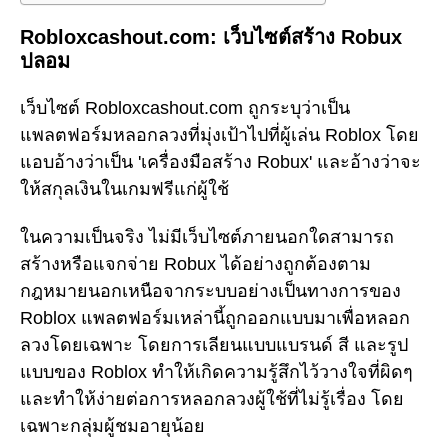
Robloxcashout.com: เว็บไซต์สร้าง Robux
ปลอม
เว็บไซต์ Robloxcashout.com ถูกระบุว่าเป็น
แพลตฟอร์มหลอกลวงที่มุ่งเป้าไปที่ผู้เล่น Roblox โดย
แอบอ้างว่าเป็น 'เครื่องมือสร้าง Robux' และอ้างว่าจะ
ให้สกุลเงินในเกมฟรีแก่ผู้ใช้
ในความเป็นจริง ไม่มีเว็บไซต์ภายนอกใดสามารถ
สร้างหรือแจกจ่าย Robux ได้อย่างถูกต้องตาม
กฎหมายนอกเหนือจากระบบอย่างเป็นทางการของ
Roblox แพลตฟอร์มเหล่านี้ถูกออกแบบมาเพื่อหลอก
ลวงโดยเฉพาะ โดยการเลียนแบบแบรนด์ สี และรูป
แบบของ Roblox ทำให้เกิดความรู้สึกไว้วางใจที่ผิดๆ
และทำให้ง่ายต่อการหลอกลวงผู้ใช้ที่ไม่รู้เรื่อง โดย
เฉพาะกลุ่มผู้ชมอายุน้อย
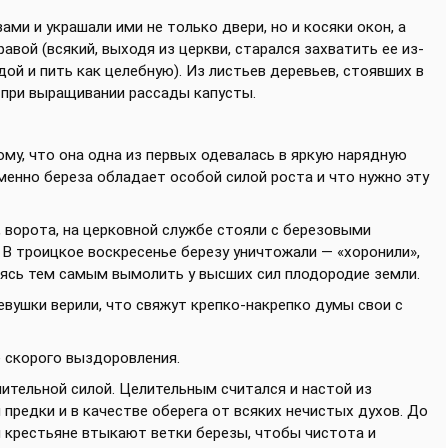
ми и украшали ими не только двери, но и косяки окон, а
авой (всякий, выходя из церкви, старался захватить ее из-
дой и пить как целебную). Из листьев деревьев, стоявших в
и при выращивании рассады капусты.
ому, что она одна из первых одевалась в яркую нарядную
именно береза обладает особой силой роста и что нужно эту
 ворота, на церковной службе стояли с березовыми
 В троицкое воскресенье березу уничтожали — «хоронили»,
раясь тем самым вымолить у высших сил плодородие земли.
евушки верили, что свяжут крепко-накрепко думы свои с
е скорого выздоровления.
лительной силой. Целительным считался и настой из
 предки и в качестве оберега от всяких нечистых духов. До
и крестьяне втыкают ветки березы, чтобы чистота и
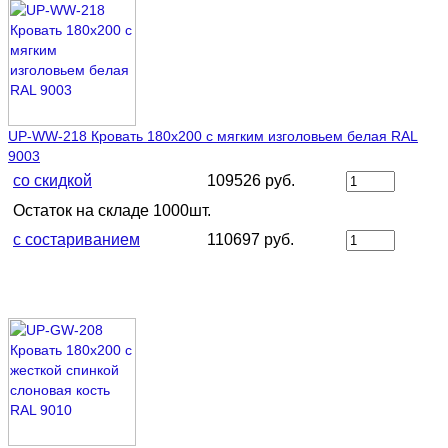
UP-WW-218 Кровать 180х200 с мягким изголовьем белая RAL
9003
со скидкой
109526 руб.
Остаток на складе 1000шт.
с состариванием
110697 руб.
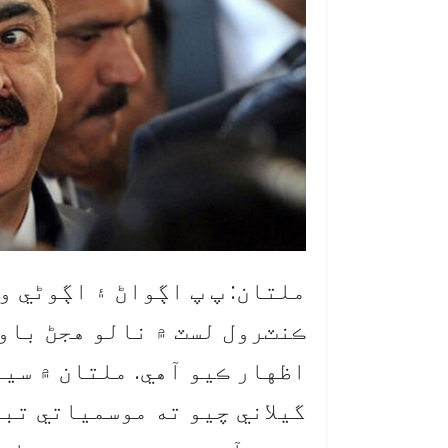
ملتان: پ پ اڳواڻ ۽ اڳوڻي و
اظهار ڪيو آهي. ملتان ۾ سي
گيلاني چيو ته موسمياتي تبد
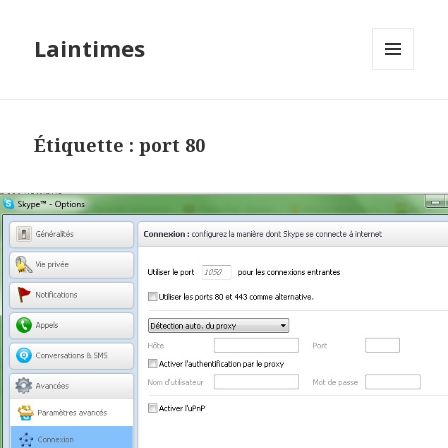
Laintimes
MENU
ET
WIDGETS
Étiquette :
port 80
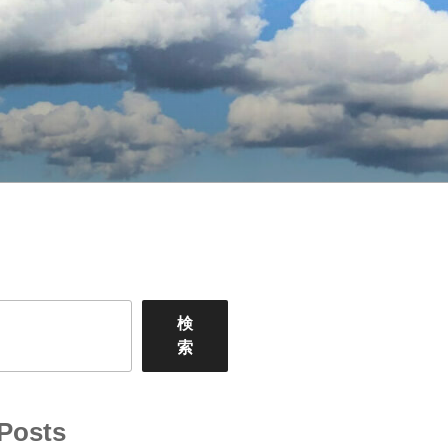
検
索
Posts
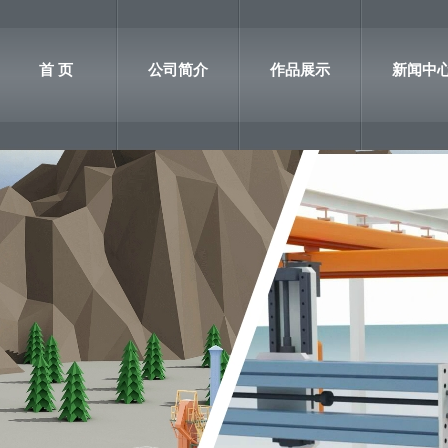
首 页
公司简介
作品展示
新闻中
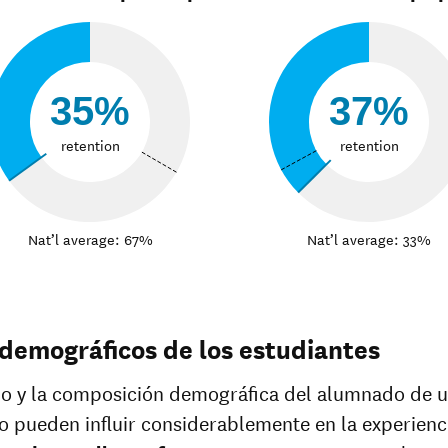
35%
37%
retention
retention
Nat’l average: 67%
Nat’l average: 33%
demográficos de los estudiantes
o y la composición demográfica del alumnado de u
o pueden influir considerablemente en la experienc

^^^^

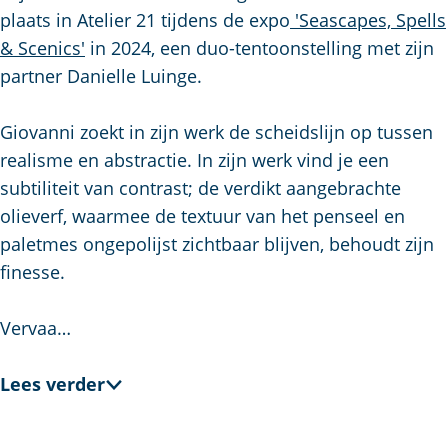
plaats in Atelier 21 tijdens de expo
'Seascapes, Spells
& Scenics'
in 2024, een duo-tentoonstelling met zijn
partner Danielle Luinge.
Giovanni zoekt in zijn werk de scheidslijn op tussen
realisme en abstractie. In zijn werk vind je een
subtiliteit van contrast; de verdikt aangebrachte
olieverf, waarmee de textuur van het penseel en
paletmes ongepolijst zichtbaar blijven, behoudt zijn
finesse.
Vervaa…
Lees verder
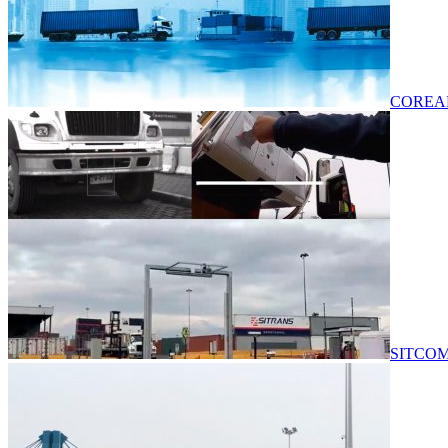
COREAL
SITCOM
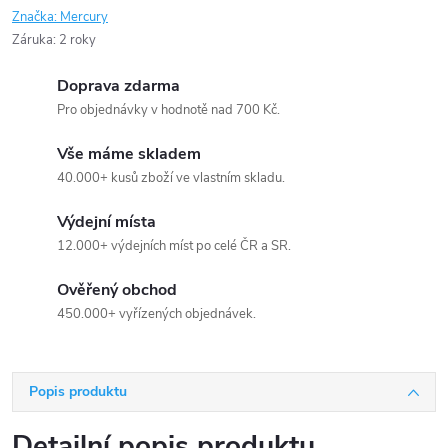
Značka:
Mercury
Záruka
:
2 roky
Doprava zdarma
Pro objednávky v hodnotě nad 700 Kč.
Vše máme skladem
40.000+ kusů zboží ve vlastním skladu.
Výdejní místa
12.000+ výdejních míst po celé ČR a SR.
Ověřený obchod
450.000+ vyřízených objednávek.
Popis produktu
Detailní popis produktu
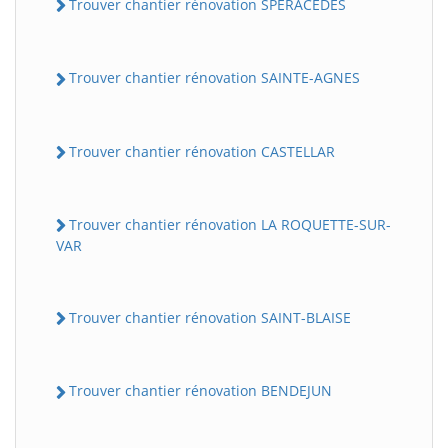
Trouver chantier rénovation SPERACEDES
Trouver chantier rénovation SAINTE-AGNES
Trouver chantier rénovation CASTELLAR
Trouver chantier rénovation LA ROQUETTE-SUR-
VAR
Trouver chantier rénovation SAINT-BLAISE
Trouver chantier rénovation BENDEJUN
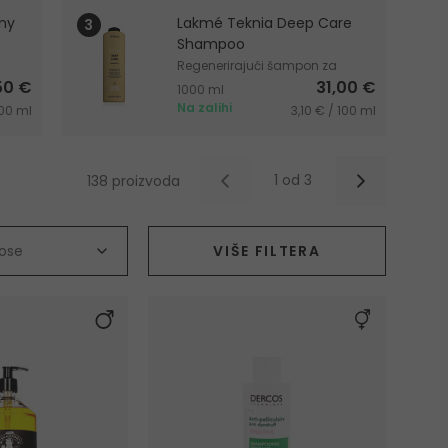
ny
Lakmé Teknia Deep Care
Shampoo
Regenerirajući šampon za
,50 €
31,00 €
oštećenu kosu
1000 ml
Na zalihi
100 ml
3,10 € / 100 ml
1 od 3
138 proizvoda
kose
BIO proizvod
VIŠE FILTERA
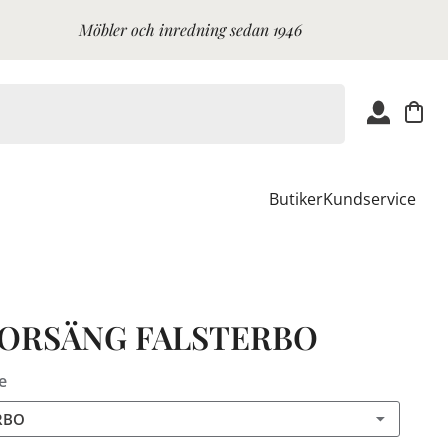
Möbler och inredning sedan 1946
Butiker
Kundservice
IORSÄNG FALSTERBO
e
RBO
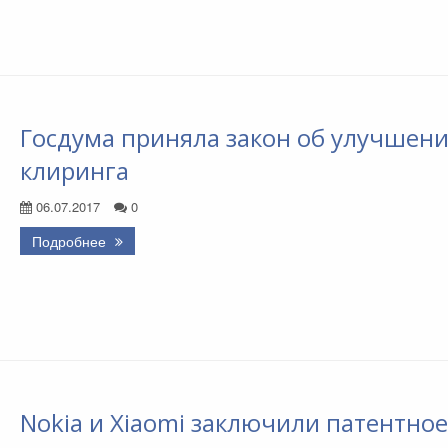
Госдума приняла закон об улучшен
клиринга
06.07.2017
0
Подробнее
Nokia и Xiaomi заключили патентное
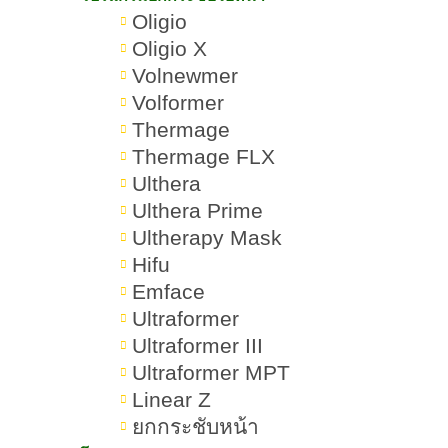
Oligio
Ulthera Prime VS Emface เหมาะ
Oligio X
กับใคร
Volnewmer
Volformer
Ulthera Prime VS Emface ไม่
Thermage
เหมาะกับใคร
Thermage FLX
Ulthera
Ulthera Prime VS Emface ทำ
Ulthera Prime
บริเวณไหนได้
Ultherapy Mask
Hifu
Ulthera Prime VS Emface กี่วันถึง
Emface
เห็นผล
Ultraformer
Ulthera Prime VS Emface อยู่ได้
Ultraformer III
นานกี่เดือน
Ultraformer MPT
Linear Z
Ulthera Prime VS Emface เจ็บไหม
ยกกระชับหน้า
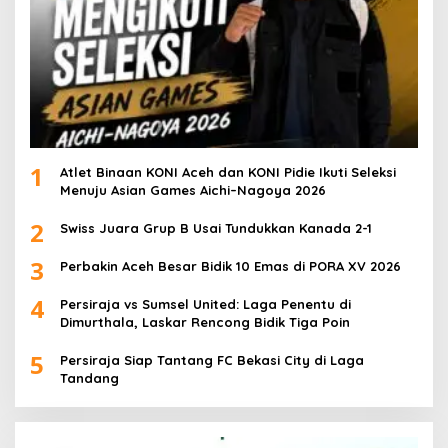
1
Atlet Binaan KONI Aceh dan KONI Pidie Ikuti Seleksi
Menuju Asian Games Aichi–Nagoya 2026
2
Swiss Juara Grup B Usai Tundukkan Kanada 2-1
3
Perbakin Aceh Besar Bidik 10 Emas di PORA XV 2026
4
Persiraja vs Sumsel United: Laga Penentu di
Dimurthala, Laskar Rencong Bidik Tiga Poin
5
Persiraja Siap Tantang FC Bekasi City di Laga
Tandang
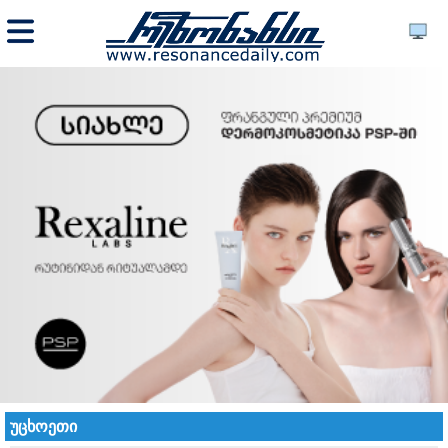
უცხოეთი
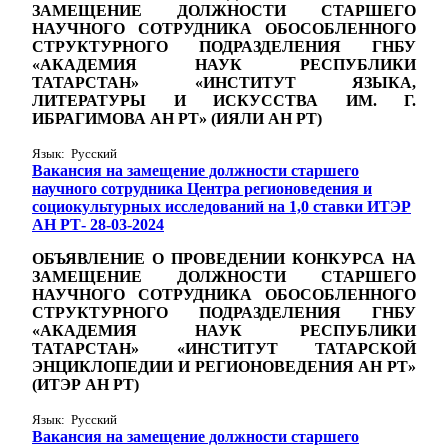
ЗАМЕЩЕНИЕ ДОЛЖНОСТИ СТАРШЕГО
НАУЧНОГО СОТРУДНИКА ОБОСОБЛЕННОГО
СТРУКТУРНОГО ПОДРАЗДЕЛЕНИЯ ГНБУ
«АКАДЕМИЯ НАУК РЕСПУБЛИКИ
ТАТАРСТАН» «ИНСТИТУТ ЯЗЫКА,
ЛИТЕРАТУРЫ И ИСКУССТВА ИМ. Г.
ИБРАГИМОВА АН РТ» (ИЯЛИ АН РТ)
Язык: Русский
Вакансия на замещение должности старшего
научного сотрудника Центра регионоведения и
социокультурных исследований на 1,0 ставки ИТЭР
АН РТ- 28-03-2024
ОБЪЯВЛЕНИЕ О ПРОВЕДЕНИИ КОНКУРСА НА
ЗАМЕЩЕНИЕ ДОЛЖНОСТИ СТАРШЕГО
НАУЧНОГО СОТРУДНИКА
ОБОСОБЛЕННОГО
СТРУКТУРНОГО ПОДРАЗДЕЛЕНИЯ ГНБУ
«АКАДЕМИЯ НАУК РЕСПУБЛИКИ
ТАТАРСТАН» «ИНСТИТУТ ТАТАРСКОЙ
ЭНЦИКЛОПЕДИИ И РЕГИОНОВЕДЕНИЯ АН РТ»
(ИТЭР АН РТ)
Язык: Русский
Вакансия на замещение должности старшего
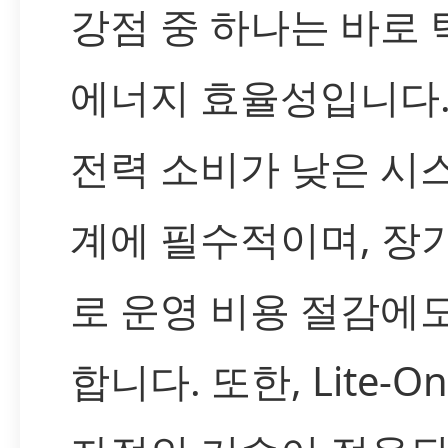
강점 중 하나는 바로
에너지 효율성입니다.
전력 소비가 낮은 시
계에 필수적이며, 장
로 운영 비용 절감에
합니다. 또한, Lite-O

^^^^

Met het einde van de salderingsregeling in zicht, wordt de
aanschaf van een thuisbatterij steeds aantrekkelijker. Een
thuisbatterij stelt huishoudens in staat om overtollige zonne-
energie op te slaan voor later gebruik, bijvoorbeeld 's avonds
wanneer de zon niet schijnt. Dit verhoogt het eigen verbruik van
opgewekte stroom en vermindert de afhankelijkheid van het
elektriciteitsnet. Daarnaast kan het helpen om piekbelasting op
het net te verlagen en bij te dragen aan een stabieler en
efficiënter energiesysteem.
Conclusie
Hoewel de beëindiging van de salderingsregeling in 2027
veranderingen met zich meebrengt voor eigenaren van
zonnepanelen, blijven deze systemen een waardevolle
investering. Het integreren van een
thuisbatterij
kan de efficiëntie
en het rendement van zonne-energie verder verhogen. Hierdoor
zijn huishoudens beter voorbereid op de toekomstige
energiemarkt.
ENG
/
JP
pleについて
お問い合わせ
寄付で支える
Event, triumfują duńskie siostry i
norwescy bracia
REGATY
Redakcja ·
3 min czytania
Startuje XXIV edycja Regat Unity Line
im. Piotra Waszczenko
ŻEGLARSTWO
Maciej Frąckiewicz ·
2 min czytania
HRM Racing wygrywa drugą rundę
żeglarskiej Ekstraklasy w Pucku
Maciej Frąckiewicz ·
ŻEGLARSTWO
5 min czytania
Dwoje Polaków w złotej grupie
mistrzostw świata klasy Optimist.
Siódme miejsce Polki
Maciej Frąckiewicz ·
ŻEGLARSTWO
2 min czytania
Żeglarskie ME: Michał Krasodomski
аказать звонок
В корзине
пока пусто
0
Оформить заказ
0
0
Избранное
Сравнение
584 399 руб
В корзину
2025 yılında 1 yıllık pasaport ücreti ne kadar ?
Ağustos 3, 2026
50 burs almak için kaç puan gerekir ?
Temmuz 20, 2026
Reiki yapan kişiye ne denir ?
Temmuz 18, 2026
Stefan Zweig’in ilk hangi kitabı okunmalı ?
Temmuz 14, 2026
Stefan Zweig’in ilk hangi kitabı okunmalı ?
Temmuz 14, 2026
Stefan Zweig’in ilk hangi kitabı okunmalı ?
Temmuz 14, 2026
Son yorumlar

^^^^

Task to carry out:
From the data above, output exactly the lines between the one containing "에너지 효율성입니다." and the one containing "합니다. 또한, Lite-O", counting both of them.

Completed task:
에너지 효율성입니다.
전력 소비가 낮은 시
계에 필수적이며, 장
로 운영 비용 절감에
합니다. 또한, Lite-O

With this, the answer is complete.